• EXERCISE DIRECTIONS
Pull out every line of the data below that contains the word "snow", and copy each one in full.

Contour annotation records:
○ ○ ○ ○ ○ ○ ○
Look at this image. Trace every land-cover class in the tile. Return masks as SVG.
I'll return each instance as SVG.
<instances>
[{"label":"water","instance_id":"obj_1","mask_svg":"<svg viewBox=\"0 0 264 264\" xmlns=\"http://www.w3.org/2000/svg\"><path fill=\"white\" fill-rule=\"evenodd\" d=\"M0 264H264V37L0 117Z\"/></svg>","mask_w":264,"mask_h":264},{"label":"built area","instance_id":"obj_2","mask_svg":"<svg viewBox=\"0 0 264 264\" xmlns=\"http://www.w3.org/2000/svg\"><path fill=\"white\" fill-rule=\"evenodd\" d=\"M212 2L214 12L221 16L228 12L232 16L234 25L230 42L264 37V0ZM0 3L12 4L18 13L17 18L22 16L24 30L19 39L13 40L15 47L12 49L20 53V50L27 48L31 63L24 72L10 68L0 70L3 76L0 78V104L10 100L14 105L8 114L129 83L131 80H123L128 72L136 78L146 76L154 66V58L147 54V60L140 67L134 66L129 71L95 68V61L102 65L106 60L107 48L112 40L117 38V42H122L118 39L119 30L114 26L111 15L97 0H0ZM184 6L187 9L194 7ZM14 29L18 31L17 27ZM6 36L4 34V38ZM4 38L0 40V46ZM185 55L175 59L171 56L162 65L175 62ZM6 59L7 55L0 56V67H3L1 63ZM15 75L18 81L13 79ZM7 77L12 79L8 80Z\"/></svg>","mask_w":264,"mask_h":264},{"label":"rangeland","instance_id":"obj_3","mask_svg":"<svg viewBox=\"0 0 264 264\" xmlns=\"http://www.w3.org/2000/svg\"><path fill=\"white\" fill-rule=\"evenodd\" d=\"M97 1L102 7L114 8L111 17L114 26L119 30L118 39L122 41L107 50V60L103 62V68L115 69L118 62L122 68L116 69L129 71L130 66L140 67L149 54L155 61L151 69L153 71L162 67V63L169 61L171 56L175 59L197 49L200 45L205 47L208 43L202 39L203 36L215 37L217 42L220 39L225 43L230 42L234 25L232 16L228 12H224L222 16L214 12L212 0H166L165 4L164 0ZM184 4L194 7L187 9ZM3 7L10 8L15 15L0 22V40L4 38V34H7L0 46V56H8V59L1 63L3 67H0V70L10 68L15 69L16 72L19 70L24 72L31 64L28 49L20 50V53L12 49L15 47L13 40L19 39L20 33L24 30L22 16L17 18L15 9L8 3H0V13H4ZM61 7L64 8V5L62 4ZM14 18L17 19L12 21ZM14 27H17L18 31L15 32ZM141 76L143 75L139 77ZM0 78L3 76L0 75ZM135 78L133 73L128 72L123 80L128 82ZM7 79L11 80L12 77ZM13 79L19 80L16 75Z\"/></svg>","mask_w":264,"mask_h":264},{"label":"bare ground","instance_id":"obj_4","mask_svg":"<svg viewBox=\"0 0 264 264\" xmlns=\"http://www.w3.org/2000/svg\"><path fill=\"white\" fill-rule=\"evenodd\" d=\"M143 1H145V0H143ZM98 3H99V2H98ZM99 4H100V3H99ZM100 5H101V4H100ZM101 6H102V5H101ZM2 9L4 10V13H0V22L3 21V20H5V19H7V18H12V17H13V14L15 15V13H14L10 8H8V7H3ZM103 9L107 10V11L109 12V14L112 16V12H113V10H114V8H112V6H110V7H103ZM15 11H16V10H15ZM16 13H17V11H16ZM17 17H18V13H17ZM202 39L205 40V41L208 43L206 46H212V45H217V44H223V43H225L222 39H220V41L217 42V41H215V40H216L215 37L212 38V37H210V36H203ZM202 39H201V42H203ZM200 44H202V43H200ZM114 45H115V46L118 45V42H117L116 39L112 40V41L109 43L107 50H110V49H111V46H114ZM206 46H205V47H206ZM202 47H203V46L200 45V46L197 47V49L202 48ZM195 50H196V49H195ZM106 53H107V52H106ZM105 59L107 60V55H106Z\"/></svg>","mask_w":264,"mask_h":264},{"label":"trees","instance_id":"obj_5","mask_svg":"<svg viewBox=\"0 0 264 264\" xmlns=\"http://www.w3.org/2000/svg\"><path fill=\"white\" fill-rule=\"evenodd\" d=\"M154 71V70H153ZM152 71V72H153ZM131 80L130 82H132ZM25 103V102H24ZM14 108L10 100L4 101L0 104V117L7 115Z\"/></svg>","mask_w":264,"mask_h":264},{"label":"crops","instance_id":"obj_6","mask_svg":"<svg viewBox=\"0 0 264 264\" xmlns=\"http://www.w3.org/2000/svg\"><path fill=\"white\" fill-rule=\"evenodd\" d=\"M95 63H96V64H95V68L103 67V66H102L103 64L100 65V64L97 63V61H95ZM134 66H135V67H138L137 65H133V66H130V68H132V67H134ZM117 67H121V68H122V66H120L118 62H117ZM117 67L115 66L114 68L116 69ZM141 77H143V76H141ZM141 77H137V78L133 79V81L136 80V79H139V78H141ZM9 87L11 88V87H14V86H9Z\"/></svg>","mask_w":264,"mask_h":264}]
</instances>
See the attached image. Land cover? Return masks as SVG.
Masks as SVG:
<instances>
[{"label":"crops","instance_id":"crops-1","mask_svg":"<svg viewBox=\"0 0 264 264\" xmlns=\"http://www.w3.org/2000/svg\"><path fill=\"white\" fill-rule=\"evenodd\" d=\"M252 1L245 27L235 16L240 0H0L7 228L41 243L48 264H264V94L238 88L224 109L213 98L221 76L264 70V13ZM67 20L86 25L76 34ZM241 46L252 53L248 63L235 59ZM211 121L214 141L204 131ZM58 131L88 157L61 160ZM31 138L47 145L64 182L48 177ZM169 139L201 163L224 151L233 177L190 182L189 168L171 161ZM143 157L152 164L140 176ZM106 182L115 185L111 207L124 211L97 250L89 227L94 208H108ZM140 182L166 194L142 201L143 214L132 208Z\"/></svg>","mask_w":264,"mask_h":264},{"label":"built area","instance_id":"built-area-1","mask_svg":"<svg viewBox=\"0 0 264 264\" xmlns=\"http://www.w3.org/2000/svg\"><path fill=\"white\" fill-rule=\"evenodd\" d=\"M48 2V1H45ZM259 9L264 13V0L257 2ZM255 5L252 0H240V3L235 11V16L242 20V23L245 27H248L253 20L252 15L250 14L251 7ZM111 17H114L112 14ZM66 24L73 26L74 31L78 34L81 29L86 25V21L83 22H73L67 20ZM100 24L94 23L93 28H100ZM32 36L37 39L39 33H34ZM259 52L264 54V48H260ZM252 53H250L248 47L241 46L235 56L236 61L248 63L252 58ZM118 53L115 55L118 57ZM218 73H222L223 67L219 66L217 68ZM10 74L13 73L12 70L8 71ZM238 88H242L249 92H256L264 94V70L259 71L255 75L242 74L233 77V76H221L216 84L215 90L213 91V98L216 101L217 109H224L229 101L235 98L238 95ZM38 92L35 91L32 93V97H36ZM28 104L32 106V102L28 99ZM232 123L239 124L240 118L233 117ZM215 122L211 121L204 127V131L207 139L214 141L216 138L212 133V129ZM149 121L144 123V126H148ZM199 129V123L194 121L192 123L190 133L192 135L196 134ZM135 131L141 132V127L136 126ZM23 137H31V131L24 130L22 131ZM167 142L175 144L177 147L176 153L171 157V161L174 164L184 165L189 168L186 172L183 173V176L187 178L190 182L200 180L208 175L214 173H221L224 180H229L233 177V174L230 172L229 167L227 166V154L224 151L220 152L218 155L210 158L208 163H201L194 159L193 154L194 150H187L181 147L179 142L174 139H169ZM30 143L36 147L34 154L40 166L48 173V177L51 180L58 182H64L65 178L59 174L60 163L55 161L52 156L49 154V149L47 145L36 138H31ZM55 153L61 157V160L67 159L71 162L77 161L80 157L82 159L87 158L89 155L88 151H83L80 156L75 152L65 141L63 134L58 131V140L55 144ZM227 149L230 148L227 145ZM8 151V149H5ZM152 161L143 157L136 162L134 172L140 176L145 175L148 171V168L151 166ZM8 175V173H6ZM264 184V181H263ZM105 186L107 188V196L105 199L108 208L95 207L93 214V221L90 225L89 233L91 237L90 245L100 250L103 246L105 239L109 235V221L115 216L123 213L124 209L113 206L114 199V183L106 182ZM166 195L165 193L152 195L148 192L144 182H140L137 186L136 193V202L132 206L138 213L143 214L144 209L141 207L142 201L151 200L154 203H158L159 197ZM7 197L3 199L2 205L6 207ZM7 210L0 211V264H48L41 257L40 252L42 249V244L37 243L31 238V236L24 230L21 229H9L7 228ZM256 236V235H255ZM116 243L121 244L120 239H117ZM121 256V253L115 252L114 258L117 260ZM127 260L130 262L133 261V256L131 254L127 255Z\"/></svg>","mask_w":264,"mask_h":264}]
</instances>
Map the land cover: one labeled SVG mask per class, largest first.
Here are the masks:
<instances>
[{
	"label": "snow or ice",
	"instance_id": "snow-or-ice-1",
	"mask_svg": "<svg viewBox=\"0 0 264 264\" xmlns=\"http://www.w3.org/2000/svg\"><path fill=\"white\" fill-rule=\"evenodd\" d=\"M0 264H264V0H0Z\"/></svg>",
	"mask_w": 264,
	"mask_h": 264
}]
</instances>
○ ○ ○ ○ ○ ○ ○
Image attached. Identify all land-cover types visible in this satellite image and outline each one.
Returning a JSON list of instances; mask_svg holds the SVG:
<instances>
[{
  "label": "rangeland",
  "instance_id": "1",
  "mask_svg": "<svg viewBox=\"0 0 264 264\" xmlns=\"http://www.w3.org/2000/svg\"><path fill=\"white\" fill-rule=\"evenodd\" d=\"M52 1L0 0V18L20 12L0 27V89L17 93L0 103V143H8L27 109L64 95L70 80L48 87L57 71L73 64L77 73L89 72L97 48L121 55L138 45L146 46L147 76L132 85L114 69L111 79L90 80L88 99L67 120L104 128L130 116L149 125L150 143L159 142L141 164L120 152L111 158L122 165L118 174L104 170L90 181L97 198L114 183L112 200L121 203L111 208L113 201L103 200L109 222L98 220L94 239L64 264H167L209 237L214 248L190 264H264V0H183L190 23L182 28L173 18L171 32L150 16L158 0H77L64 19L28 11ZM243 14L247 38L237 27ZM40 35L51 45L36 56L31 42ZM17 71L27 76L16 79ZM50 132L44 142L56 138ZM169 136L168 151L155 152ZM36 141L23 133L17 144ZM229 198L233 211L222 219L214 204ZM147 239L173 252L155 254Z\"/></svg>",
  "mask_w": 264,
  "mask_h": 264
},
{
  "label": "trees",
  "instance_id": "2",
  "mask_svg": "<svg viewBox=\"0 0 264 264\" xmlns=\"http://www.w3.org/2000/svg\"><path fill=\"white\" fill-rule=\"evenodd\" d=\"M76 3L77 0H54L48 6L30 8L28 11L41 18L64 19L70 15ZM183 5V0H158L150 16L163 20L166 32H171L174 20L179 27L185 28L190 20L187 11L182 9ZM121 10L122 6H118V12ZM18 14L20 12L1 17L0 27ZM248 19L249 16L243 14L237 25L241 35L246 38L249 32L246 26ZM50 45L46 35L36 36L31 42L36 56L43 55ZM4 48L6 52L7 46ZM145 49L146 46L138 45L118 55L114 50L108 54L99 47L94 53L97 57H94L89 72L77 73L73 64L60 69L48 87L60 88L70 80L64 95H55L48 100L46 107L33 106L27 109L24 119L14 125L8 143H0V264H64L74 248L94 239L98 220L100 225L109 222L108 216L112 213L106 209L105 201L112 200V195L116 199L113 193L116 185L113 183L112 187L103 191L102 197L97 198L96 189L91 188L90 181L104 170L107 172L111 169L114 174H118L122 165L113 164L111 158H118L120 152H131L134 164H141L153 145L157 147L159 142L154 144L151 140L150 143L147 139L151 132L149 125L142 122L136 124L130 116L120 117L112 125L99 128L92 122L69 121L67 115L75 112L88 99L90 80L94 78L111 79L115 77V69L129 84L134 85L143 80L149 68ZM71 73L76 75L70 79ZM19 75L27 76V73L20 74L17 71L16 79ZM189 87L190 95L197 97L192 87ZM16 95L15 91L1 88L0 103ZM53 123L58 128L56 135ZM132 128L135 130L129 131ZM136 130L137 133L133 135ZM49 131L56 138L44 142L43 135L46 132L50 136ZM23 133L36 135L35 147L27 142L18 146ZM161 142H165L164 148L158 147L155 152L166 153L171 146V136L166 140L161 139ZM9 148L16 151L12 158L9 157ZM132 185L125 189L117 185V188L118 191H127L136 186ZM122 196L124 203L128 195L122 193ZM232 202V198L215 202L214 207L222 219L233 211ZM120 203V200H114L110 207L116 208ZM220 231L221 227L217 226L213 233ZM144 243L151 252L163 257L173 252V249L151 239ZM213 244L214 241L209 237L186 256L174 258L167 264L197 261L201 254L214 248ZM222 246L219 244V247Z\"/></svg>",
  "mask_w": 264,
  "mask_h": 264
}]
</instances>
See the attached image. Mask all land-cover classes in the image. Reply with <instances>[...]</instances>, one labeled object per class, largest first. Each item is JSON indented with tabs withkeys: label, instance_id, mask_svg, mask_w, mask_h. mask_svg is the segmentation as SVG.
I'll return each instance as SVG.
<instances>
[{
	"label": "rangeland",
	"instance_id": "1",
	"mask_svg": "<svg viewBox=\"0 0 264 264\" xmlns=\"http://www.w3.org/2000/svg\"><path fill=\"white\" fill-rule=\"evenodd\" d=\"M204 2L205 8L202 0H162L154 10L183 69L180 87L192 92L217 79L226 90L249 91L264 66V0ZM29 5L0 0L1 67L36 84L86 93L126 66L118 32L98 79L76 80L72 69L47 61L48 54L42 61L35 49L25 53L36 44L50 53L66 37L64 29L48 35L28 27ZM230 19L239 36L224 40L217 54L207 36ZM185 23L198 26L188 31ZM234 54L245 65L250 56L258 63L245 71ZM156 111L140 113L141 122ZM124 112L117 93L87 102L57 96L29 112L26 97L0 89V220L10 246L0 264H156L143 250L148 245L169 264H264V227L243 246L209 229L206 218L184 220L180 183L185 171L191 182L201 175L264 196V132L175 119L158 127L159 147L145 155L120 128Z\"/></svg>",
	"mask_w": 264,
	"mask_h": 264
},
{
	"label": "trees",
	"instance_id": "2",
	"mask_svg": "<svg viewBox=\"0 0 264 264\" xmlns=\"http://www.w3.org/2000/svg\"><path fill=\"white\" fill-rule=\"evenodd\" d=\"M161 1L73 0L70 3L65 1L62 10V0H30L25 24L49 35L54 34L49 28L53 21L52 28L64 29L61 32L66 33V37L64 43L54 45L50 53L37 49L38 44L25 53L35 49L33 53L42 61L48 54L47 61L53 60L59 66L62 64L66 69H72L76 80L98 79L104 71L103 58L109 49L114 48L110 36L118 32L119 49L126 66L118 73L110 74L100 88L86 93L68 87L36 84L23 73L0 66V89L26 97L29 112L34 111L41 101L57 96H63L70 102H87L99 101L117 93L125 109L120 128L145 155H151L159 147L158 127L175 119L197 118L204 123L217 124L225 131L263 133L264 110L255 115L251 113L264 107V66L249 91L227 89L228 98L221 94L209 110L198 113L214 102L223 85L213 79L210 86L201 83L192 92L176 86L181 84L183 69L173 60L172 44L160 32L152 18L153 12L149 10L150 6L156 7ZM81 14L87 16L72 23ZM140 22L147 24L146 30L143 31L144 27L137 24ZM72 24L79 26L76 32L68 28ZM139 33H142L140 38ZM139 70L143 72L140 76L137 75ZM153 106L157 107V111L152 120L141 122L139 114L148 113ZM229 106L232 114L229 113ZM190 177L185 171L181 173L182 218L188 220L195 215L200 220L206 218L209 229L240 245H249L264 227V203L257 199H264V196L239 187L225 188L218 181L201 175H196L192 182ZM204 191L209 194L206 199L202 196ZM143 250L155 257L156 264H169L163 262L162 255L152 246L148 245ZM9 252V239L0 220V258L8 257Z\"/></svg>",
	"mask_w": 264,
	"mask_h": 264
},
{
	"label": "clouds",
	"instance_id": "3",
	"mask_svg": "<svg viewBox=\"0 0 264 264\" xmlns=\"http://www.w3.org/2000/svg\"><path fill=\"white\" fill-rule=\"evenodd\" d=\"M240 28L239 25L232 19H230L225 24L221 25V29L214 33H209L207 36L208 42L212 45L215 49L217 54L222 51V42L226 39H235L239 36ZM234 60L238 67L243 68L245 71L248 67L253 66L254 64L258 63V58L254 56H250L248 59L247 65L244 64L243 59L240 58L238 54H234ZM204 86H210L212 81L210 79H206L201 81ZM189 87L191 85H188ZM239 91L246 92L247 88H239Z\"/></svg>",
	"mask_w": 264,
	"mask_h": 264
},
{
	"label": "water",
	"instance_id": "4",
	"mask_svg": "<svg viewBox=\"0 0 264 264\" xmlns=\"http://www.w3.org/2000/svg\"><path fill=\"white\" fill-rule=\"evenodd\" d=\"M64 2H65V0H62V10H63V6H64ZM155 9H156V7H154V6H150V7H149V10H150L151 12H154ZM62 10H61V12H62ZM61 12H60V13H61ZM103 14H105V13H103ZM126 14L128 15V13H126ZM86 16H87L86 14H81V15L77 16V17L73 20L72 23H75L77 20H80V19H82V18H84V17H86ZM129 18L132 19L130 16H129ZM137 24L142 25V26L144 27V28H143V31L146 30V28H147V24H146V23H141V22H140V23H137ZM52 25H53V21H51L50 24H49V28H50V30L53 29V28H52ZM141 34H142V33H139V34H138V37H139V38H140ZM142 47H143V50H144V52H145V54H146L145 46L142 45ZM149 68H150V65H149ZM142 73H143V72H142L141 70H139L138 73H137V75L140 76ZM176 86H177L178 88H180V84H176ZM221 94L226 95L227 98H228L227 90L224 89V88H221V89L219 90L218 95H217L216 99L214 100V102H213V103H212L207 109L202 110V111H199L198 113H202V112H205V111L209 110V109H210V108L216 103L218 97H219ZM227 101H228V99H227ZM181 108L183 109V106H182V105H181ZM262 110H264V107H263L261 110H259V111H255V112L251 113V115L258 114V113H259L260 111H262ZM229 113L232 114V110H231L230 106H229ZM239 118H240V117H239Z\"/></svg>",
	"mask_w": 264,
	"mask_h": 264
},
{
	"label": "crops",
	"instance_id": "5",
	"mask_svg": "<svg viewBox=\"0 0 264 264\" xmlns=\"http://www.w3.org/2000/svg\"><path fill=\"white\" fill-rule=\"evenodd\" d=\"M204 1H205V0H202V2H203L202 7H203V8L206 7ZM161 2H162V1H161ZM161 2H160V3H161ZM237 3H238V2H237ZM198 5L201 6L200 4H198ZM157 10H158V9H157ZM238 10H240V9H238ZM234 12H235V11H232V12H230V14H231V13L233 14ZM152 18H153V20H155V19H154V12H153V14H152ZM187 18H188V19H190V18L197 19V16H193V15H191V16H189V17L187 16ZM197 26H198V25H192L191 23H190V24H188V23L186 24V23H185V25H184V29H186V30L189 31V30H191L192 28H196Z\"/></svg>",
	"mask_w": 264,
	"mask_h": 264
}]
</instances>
○ ○ ○ ○ ○ ○ ○
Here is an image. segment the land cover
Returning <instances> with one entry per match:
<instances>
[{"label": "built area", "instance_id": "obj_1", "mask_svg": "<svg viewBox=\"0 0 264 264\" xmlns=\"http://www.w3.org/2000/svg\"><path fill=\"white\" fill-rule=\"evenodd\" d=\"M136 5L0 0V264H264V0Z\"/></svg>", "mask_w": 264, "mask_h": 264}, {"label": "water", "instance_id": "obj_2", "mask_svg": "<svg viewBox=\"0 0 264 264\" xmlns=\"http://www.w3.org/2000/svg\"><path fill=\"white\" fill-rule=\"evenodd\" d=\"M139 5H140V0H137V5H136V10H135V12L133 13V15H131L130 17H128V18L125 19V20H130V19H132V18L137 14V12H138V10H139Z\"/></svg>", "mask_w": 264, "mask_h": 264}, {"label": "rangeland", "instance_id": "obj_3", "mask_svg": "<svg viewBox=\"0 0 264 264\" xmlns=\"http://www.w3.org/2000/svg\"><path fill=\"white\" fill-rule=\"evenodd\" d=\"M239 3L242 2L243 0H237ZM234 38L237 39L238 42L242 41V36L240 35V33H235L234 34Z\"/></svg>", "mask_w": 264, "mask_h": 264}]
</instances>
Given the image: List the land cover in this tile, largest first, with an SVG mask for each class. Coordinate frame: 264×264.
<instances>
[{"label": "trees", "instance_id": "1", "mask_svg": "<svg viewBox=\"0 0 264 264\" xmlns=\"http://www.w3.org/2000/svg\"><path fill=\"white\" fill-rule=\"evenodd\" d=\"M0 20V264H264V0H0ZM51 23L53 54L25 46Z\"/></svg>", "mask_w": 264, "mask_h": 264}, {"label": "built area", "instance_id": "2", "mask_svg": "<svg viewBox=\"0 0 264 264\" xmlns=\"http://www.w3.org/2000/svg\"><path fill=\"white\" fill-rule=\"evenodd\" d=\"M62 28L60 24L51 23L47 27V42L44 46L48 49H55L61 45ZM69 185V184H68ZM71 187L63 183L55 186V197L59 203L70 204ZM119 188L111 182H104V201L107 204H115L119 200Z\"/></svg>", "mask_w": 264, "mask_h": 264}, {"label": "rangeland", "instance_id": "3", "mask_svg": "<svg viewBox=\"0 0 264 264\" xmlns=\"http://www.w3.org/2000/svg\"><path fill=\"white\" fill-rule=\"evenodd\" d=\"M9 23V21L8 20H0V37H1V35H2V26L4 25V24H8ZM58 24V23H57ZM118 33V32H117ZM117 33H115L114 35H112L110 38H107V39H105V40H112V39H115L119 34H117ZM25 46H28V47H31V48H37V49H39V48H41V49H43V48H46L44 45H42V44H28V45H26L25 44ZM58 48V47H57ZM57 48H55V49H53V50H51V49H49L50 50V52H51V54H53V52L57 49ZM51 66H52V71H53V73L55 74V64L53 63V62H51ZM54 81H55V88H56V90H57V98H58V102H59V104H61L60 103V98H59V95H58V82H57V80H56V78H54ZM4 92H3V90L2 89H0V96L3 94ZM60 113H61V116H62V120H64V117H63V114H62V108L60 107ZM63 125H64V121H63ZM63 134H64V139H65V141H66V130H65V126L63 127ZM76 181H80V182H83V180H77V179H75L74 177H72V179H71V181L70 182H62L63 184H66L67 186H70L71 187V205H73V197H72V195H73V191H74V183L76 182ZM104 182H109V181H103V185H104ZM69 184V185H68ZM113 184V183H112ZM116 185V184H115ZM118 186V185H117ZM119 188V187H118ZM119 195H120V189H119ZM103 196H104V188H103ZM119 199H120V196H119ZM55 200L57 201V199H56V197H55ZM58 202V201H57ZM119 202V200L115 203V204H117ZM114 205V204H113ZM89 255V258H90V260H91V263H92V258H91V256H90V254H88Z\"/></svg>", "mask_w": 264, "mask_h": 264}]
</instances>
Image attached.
○ ○ ○ ○ ○ ○ ○
• WORKED ANSWER
	"label": "snow or ice",
	"instance_id": "snow-or-ice-1",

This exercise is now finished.